Who can declassify documents, and where can they be stored?

Has anyone ever noticed that there is a difference between the positions of president, vice president and secretary of state?

The president of the United States, vice president and the secretary of state are three very different positions in our government with different duties and authorities.

One of the authorities of government officials is the classification and declassification of documents. There are three levels of classification: 1) Top Secret, 2) Secret, and 3) Confidential. The details of each can be found at the National Archives Basic Laws and Authorities. Declassification and Downgrading is found in Part 3 of the document. Declassification is best summed up in a Congressional Research Service article, which states, “For some procedures, Congress retains the final authority on whether or not to declassify information. For others, the president makes the final determination. Still others can be requested by any U.S. person” following the procedures under the Freedom of Information Act (FOIA).

Did you notice something concerning who has the right to declassify documents? Unless they are following the FOIA procedures to request the documents to be declassified, the vice president and secretary of state do not have the authority to declassify documents.

While there are lots of opinions back and forth, Kel McClanahan, the executive director of the National Security Counselors, says that “a sitting U.S. president has wide-ranging authority to classify and declassify certain documents,” and Mr. McClanahan continued by saying, “He [the president] can just say, ‘I decided that this should be declassified,’ and it’s declassified.”

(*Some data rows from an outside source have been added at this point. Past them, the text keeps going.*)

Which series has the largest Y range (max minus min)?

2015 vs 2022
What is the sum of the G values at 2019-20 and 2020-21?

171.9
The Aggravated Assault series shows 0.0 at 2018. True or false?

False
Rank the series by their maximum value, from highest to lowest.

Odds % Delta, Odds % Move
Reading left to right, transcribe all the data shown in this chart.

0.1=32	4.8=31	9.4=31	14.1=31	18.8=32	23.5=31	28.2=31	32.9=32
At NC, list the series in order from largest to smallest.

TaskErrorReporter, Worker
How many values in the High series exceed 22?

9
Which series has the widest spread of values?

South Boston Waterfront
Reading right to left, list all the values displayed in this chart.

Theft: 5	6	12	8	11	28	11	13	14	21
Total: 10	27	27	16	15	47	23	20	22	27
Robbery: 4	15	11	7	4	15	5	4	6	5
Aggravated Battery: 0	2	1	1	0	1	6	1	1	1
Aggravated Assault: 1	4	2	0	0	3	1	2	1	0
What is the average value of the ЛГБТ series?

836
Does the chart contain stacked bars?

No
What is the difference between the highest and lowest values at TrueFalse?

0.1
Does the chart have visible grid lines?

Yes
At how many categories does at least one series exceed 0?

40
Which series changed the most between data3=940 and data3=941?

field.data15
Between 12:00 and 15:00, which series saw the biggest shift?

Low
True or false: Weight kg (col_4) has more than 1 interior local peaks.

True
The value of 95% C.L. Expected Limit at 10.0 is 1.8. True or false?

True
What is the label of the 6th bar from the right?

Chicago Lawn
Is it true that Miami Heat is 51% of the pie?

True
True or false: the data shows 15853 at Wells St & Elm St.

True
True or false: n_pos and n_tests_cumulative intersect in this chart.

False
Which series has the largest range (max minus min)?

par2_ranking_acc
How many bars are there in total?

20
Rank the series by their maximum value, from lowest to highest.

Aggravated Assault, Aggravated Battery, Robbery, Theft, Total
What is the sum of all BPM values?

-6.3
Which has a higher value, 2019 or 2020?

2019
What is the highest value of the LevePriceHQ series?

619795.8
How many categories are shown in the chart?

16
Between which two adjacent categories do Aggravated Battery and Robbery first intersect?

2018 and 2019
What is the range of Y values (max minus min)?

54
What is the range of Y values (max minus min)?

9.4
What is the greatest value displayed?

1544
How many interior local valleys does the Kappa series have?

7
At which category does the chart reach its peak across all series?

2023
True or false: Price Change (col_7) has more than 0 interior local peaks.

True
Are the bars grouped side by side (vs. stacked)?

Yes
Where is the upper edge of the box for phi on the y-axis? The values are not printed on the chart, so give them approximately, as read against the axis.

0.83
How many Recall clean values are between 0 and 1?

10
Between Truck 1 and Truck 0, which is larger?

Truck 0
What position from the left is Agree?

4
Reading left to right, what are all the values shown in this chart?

Once the president makes the declassification, a 2009 executive order directs the head of whatever government agency that originally deemed information as classified to oversee its declassification, and it sets rules for the process – but they do not apply to the president.

Concerning presidential authority, in 1988 the Supreme Court decided that under Article II, Section 2, of the U.S. Constitution, the president’s power over classified information comes from executive authority.

While all of this information has been about the executive power of the president in declassifying documents, again, I failed to see this power for the vice president or the secretary of state.

Let’s continue. What about the storage of declassified documents? According to a DoD training guide, “All classified material must be stored in a secure room, a [Government Services Administration] GSA-approved storage container, such as a cabinet or safe or a vault or a sensitive compartmented information facility (SCIF).”

Well, the documents stored at Mar-a-Largo were in a locked storage room reviewed on June 3, 2022, by the FBI, who requested that Trump put an additional lock on the door, which he did. It should be noted that Mar-a-Largo is crawling with security and Secret Service agents. So that looks to me like that storage was in compliance with the law.

In sharp contrast is the document storage habits of Bill Clinton and Barack Hussein Obama. According to CNN fact checkers, the National Archives and Records Administration (NARA) stored Bill Clinton’s documents at the abandoned car dealership. According to a letter on the Obama Foundation website, Obama was storing “classified and unclassified documents” at an abandoned furniture warehouse. This does not seem that it would meet the criterion of a sensitive compartmented information facility (SCIF). Oh, and by the way, were these “classified” documents declassified?

One thing you can say here is at least Bill Clinton and Barack Hussein Obama did occupy the Oval Office as presidents.

What about Secretary of State Hillary Clinton? She was not president. She deleted over 33,000 emails from a unauthorized private server and destroyed all the equipment. From some group of another 30,000 emails on the server that were reviewed by the FBI, 110 emails in 52 email chains were said to contain classified information, eight contained Top Secret information, and 36 contained Secret information. Was this easily hacked, unsecured, private server a GSA-approved storage place? Wait a minute. That is the wrong question. Hillary was secretary of state, so she could not have declassified these documents, so that means Hillary broke the law by having the documents where she had them.

In Biden’s case of having classified documents in a closet at the Penn Biden think tank and in two places in one of his Delaware homes, including in the garage, were these secured GSA-approved facilities? Wait a minute. That is the wrong question. Biden was vice president when he stashed these documents. Biden could not have declassified these documents. Biden broke the law by having the documents.

You cannot lump together classified documents possessed by President Trump, Vice President Biden and Secretary of State Hillary, because they had different jobs, and of the three only President Trump had the authority to declassify documents, which he says he did. And he stored the documents properly, or at least better than Obama and Bill Clinton.

Unfortunately, as best that I can tell, the law violated for merely having the documents is 18 U.S. Code 1924, which has a fine and/or up to five years of imprisonment.

I guess the real question is, “Were Joe and Hillary monetizing secrets?” If so, that would be treason. Hunter’s laptop stated that one of the purposes of the Penn Biden Center was “wealth generation” where the plan was to “operate like the Clinton Global Initiative without the money raise.” What would be similar between Joe and Hillary? Both illegally had classified documents. Now just how could you rake in millions from countries like China just because you illegally have classified documents, especially while refusing to turn over visitor logs to your Delaware home where some of the documents were kept in your garage by your Corvette? Hmmm … By the way, nice Corvette, Joe.